Так было задумано; и действительно, торговцы иногда явно прибегали к злоупотреблениям, чтобы избавиться от лишней команды прежде, чем закончить рейс. Миль Барбер писал капитану Джеймсу Пенни в 1784 г.: «Я желаю, чтобы вы отправили несколько иностранных матросов, если это возможно, в Сент-Китс или в Сент-Томас, чтобы освободиться от обязательств перед ненужной частью команды». Он знал, что это было незаконно, поэтому советовал Пенни разъяснить помощникам, что об этом не стоит «упоминать». Даже если торговцы не требовали, чтобы капитаны избавились от моряков, те обычно делали это без напоминаний. Капитан Фрэнсис Поуп писал род-айлендскому торговцу по имени Абрахам Редвуд в 1740 г.: «Я думаю оставить так мало матросов, настолько возможно в ваших интересах». Прибыль от рейса возрастала при экономии на трудовых расходах, как вынужден был признать защитник рабства лорд Шеффилд. Но были и другие возможности. Учитывая плохое обращение и напряженные отношения на работорговом судне, капитаны иногда хотели избавиться от непокорного или «создающего беспорядки» матроса. Другая часть экономии делалась на том, что некоторые матросы, иногда большинство команды, теряли здоровье к моменту окончания рейса настолько, что они просто не могли работать. Они страдали от малярии, офтальмии (болезни глаз), «гвинейских червей» (паразиты, которые вырастали до огромных размеров, обычно в ногах) и язв различных видов, инфекционной африканской болезни кожи и др. [363].

Эти матросы прибывали в Вест-Индию в жалком состоянии. На Барбадосе моряк Генри Эллисон видел «несколько человек в большом бедствии, они нуждались в самом необходимом, их конечности гнили, их пожирали паразиты, пальцы ног просто отваливались, и не было рядом никого, кто мог бы им помочь». Пейзаж вдоль доков был таким на Ямайке, где моряки «лежали на причалах и других местах в ужасном и беспомощном состоянии». Многие были в таком жутком виде, «их ноги были разъедены от коленей до лодыжек так, что никакое судно вообще не возьмет их на борт». Некоторых из этих людей он знал лично.

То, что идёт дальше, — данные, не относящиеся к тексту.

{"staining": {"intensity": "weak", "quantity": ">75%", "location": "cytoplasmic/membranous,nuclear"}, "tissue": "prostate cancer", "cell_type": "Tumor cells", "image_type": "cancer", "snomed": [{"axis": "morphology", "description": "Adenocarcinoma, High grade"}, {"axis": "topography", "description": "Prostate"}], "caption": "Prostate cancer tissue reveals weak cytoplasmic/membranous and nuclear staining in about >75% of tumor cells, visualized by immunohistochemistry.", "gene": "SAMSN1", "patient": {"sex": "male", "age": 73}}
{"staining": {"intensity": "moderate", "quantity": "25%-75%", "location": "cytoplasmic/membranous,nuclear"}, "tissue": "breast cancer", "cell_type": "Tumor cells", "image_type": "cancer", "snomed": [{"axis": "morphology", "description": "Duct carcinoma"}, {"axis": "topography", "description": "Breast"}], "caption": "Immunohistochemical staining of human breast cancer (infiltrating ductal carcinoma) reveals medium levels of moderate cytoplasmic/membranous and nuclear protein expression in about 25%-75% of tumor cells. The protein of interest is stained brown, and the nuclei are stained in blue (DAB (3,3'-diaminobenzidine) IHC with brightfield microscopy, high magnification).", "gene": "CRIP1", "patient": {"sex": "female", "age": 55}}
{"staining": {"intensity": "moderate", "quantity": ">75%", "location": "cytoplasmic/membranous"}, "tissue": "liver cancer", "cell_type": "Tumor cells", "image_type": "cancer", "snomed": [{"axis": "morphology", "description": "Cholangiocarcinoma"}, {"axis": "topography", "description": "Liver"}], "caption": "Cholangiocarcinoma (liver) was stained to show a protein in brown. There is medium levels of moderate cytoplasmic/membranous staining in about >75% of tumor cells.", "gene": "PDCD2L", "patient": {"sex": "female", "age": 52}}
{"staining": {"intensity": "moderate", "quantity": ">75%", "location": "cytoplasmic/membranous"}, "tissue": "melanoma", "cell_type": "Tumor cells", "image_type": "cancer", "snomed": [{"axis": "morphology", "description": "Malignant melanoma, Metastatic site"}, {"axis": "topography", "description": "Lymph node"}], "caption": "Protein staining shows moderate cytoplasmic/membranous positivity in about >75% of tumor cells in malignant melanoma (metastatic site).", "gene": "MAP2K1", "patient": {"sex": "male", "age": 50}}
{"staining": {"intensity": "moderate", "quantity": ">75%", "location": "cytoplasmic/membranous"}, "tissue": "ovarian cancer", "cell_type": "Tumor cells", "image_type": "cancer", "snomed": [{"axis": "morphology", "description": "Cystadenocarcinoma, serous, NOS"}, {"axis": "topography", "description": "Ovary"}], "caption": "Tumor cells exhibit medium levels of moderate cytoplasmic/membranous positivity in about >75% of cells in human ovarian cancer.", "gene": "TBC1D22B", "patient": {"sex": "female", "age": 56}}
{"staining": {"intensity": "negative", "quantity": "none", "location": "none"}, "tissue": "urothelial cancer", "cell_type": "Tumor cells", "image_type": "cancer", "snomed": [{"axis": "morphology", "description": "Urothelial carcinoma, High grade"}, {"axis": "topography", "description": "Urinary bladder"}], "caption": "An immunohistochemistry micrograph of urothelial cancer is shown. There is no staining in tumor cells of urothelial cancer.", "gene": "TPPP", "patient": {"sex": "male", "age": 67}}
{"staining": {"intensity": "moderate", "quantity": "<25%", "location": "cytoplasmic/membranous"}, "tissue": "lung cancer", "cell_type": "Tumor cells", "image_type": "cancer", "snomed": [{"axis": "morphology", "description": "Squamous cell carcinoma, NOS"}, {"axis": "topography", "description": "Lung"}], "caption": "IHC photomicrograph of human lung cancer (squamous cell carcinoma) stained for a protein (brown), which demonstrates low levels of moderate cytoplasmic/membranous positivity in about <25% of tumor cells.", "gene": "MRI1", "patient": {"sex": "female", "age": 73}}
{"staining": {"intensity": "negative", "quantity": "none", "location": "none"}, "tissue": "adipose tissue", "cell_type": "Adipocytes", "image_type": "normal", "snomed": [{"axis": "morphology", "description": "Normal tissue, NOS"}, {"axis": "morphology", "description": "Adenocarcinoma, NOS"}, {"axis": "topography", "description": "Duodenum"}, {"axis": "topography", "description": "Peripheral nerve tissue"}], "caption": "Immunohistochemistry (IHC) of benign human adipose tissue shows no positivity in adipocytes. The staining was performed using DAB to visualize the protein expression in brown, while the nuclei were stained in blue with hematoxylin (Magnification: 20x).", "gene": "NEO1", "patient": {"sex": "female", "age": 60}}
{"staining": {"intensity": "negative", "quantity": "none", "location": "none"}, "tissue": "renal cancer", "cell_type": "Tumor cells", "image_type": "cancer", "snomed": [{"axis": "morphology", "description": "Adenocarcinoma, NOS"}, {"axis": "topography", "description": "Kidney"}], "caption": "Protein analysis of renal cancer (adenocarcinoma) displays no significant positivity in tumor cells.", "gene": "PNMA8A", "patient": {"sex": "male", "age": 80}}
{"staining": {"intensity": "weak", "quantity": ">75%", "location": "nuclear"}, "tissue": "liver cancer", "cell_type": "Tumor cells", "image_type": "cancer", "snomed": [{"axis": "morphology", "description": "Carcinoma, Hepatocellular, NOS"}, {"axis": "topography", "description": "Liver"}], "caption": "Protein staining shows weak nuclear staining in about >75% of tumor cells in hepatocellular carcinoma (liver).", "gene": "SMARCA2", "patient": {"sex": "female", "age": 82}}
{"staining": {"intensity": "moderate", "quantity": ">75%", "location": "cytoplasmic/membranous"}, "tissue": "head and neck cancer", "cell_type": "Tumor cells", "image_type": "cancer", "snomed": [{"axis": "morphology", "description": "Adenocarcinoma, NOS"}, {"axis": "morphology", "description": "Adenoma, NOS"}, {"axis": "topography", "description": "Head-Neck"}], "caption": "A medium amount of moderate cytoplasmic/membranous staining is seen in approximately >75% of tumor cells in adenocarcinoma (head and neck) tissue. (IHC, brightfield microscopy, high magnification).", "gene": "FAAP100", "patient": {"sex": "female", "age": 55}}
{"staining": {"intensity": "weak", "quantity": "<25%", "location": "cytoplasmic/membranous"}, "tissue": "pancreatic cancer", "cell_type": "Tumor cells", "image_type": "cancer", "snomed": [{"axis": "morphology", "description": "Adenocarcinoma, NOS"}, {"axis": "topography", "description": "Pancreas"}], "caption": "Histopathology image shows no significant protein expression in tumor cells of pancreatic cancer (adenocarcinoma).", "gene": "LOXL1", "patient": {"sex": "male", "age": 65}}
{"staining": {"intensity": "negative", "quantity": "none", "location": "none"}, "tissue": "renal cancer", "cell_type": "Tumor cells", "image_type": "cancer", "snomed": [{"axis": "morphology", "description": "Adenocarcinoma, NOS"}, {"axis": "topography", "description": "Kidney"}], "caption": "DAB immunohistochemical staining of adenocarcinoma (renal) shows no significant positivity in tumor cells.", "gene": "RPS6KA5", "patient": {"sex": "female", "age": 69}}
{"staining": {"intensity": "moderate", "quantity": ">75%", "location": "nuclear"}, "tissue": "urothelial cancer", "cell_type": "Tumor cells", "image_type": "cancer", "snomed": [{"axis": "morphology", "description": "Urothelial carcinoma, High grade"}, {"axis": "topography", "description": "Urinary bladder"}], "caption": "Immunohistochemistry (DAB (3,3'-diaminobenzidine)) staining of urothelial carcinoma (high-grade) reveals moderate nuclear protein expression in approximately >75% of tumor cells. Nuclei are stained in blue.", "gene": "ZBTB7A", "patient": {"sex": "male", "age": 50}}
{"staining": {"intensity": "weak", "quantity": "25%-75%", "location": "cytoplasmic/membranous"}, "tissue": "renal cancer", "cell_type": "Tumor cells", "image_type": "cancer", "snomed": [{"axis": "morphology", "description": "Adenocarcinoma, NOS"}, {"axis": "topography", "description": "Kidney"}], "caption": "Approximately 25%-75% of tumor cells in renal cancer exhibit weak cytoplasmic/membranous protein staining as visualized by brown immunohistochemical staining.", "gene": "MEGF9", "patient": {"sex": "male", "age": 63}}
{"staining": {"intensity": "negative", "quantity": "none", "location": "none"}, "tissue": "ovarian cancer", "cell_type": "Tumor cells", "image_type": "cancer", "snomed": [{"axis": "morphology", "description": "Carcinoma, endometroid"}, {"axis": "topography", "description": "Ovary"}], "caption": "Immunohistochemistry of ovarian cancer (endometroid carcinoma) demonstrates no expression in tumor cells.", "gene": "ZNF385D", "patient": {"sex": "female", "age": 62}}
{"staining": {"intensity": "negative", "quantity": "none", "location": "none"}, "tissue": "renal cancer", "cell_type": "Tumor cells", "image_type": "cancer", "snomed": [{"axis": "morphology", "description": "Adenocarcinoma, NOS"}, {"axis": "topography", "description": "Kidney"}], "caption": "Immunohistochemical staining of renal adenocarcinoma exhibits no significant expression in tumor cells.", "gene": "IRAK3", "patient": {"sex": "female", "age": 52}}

С ними обращались «по-варварски», обманывая в заработной плате. Эллисон приносил им еду со своего корабля. Их называли по-разному: «хозяевами пристани», «владельцами баркасов» или, когда рядом не было никаких строений, «бездомными». Они иногда заползали в пустые бочки из-под сахара в доках, чтобы там умереть [364].

Эти моряки были эквивалентом «мусора», потому что они были слишком больны, чтобы быть проданными за полную ценность, но и среди них было различие: «белых», конечно, нельзя было продавать, но, с другой стороны, этих несчастные моряки не имели вообще никакой ценности у людей, на которых они работали в прошлом много месяцев. Их нельзя было продать, но можно было выгнать и выбросить с судна. Бедные, больные моряки превращались в нищих и заполняли доки почти каждого работоргового порта в Америке.

Это стало достаточно серьезной проблемой, настолько, что власти различных колониальных и портовых городов приняли меры и создали несколько специальных больниц для моряков. В Бриджтауне и Барбадосе богадельни были переполнены моряками с работорговых судов. Также их открывали на берегах и в гаванях Доминиканской Республики и Гренады. В сообщении из Чарльстона в 1784 г. было отмечено, что «не меньше шестидесяти моряков с африканских судов были брошены в этот город, большая часть из них умерли и были похоронены за городом». На Ямайке уже в 1759 г. был принят закон, который был возобновлен позже, — об «искалеченных» и нетрудоспособных моряках, в 1791 г. большую часть «среди тех, кто находится в Кингстонской больнице, составляют матросы работорговых судов». Оставшиеся «хромые и больные моряки» создавали «большие неприятности для жителей Кингстона», так что ямайский законодательный орган принял закон, требующий от судовладельцев гарантировать безопасность от оставшихся на берегу инвалидов [365].

Два матроса, которые стали «хозяевами пристани», сами описали свое тяжелое положение. Уильям Баттерворт, который разодрал ногу, упав вниз в трюм через люк, в Кингстоне был освобожден капитаном от работы. Он чувствовал, что он «начал дрейфовать в странной стране, слабый, хромой, но свободный и с небольшими деньгами!». Джеймс Таун оказался в подобной ситуации: «Я сам решил остаться на берегу в Чарльстауне, в Южной Каролине, с двумя другими моряками без денег. Эти двое вскоре умерли» [366].